===== Source information

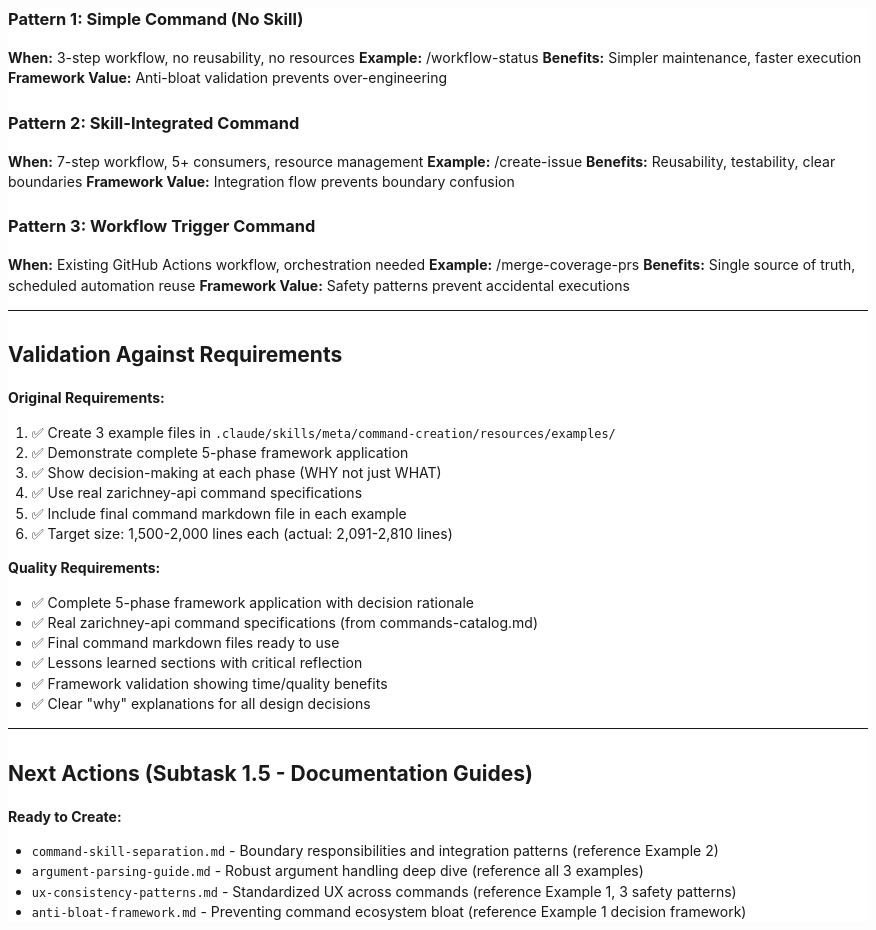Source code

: ### Pattern 1: Simple Command (No Skill)
**When:** 3-step workflow, no reusability, no resources
**Example:** /workflow-status
**Benefits:** Simpler maintenance, faster execution
**Framework Value:** Anti-bloat validation prevents over-engineering

### Pattern 2: Skill-Integrated Command
**When:** 7-step workflow, 5+ consumers, resource management
**Example:** /create-issue
**Benefits:** Reusability, testability, clear boundaries
**Framework Value:** Integration flow prevents boundary confusion

### Pattern 3: Workflow Trigger Command
**When:** Existing GitHub Actions workflow, orchestration needed
**Example:** /merge-coverage-prs
**Benefits:** Single source of truth, scheduled automation reuse
**Framework Value:** Safety patterns prevent accidental executions

---

## Validation Against Requirements

**Original Requirements:**
1. ✅ Create 3 example files in `.claude/skills/meta/command-creation/resources/examples/`
2. ✅ Demonstrate complete 5-phase framework application
3. ✅ Show decision-making at each phase (WHY not just WHAT)
4. ✅ Use real zarichney-api command specifications
5. ✅ Include final command markdown file in each example
6. ✅ Target size: 1,500-2,000 lines each (actual: 2,091-2,810 lines)

**Quality Requirements:**
- ✅ Complete 5-phase framework application with decision rationale
- ✅ Real zarichney-api command specifications (from commands-catalog.md)
- ✅ Final command markdown files ready to use
- ✅ Lessons learned sections with critical reflection
- ✅ Framework validation showing time/quality benefits
- ✅ Clear "why" explanations for all design decisions

---

## Next Actions (Subtask 1.5 - Documentation Guides)

**Ready to Create:**
- `command-skill-separation.md` - Boundary responsibilities and integration patterns (reference Example 2)
- `argument-parsing-guide.md` - Robust argument handling deep dive (reference all 3 examples)
- `ux-consistency-patterns.md` - Standardized UX across commands (reference Example 1, 3 safety patterns)
- `anti-bloat-framework.md` - Preventing command ecosystem bloat (reference Example 1 decision framework)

==========

Copy the lines above exactly. Start with the line containing "reusability, no resources", end with the line containing "all 3 examples)", and include both.

- **Solution below**:
**When:** 3-step workflow, no reusability, no resources
**Example:** /workflow-status
**Benefits:** Simpler maintenance, faster execution
**Framework Value:** Anti-bloat validation prevents over-engineering

### Pattern 2: Skill-Integrated Command
**When:** 7-step workflow, 5+ consumers, resource management
**Example:** /create-issue
**Benefits:** Reusability, testability, clear boundaries
**Framework Value:** Integration flow prevents boundary confusion

### Pattern 3: Workflow Trigger Command
**When:** Existing GitHub Actions workflow, orchestration needed
**Example:** /merge-coverage-prs
**Benefits:** Single source of truth, scheduled automation reuse
**Framework Value:** Safety patterns prevent accidental executions

---

## Validation Against Requirements

**Original Requirements:**
1. ✅ Create 3 example files in `.claude/skills/meta/command-creation/resources/examples/`
2. ✅ Demonstrate complete 5-phase framework application
3. ✅ Show decision-making at each phase (WHY not just WHAT)
4. ✅ Use real zarichney-api command specifications
5. ✅ Include final command markdown file in each example
6. ✅ Target size: 1,500-2,000 lines each (actual: 2,091-2,810 lines)

**Quality Requirements:**
- ✅ Complete 5-phase framework application with decision rationale
- ✅ Real zarichney-api command specifications (from commands-catalog.md)
- ✅ Final command markdown files ready to use
- ✅ Lessons learned sections with critical reflection
- ✅ Framework validation showing time/quality benefits
- ✅ Clear "why" explanations for all design decisions

---

## Next Actions (Subtask 1.5 - Documentation Guides)

**Ready to Create:**
- `command-skill-separation.md` - Boundary responsibilities and integration patterns (reference Example 2)
- `argument-parsing-guide.md` - Robust argument handling deep dive (reference all 3 examples)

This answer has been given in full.